• [QUÉ ESCRIBIR] Retoma el texto sobre la película Joker: Folie à Deux y sigue escribiéndolo desde el punto en que se detiene.

• [TEXTO DADO]
Joker: Folie à Deux: Tiempo de diagnós

Joker: Folie à Deux: Tiempo de diagnósticos

Por | 16 de octubre de 2024

Buena parte de lo que nos pasa en el cine se juega en la primera escena. Si falla, casi no hay manera de remontar la situación. Si funciona, ya estamos dentro y es poco probable que algo nos invite a salir. Puede que el comienzo sea más bien indiferente, que pase sin pena ni gloria como una escena más, pero es raro, y en última instancia poco interesante para el comentario. Por último, y para complicar un poco las cosas, puede pasar que la película empiece dos veces. En tal caso, uno no sabe bien a qué atenerse. ¿Cuál es la puerta de entrada, la primera o la segunda? ¿Cómo es ese mundo en el que tenemos que entrar una y otra vez? Joker: Folie à Deux empieza dos veces, y eso es parte de un sistema de significación del cual se puede decir (y se ha dicho ya) cualquier cosa, menos que haya corrido la suerte de provocar indiferencia. En lo que sigue, sumo algunas notas casi al salir del cine.

• [FILAS DADAS]
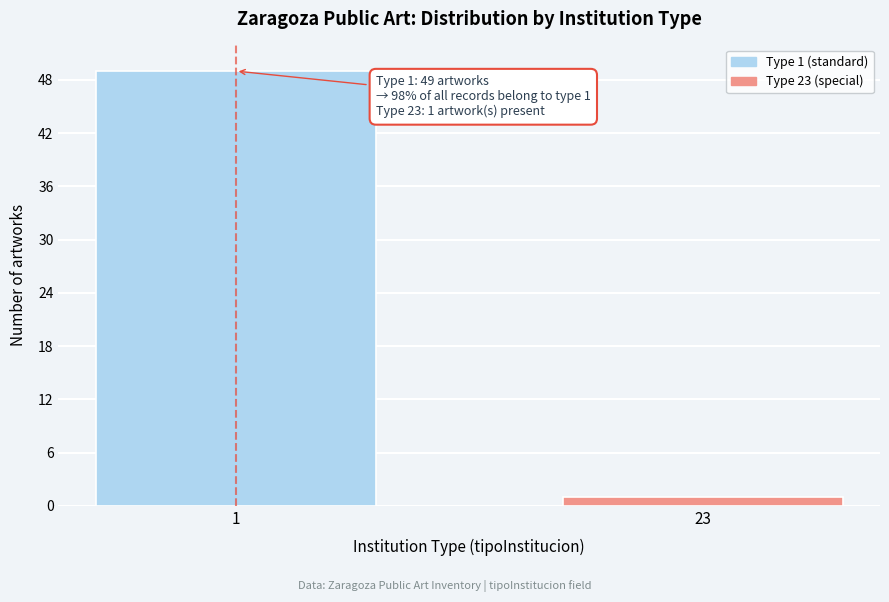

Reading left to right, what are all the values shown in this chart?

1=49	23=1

* * *

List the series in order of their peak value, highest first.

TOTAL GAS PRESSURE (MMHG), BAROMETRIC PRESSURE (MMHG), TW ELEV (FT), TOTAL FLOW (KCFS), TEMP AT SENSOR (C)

• [TU RESPUESTA]
La secuencia inicial es un prólogo, un musical animado realizado por Sylvain Chomet (Maisons-Laffitte, 1963), director de Las trillizas de Beleville (Les Triplettes de Belleville, 2003), en un estilo que el propio Todd Phillips (Nueva York, 1970) ha identificado con los Looney Tunes. Sólo que la maldad plana y redundante que atraviesa los dibujos animados infantiles ingresa aquí en un dispositivo de representación existencial que le confiere profundidad y relieve al personaje central. La locura de las escenas animadas infantiles persiste, pero sólo como parte de un ordenamiento en el que crujen las duplicidades de un loco que, lejos de mover a la risa, bien a la manera de la catarsis aristotélica, despiertan piedad y temor a la vez.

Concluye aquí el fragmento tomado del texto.